WCNC spent months looking at the hard life of the city's prostitutes and their struggle to get off drugs.
Here, cracking down on prostitution is a citywide effort, thanks to a rehab program that's unlike most in the country.
WCNC was there as more than two dozen women were locked up in the middle of a Saturday afternoon.
“It’s someone’s mom, daughter, best friend, a sister,” said Charlotte Mecklenburg Police Officer Ken Faulkner. “These women range in ages from teens to their 50s. We’ve seen it all.”
You may see addicts just hurting themselves, but officers say look closer.
“The prostitutes, the drugs -- that brings drug dealers, which brings other types of crimes, violent crimes, drug crimes everything in between,” he said.
Neighborhoods are caught in the middle. WCNC cameras caught the pictures first-hand when we went on the streets with CMPD after dark. It didn’t take us long to see prostitutes looking for a trick.
“This is the way I choose to live. I feel stuck,” said one woman who goes by Peanut. She’s a mother of three who told us her crack habit keeps her on the street.
“I know I’m powerless over this drug,” she said.
Also feeding her habit are the johns that pick her up. Peanut told us she’s picked up by all types of men, even business executives.
“He may want to give you a hundred dollars,” she said.
With the arrests, often come drug charges.
“It’s pretty rampant,” said Rachelle Castro with the McLeod Center. She is one of several counselors who join CMPD on their prostitution stings. They push rehab on those arrested, trying to convince the girls to get clean and get off the streets.
“We teach them they are not bad people like they’ve been led to believe,” she said. The McLeod Center has a rehab program specifically geared towards prostitution. Along with attacking the drug addiction, they teach life skills like balancing a check book and how to interview for a job.
“They just don’t know what to do a lot of times, they don’t have the social interaction, the social skills that some other people did,” she said.
Kim, a former prostitute who sold her body for sex for more than 20 years, said, “I didn't care if I was going to be locked up again. I just knew I needed help.”
She can’t count the number of times she did it. She talked to us during her third try at rehab. It was the longest she’d been clean, and she credited McLeod.
“It’s hard putting your life together,” she said.

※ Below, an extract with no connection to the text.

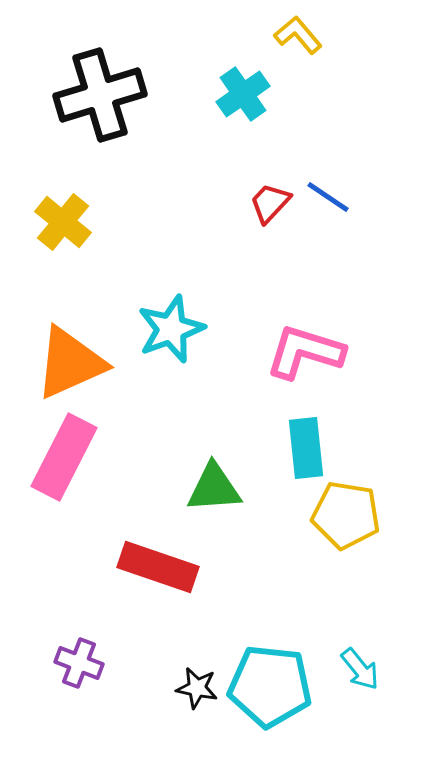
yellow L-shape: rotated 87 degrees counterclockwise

Kim was working to get a full time job, a hard task if you’ve never known anything but the streets.
“It just goes to show you what the drugs will do to you,” said Officer Faulkner. “These girls don’t want to grow up wanting to be a prostitute.”
Peanut knows addiction has a tight grip. She told us herself that night on the streets.
“I know it’s worth nothing, but I’m still chasing something for no reason,” said Peanut
Kim is still working to find full-time work.
“Everything about me has got to change. If I don't change I will be doing the same thing over and over,” said Kim. “I don't want to live like that anymore.”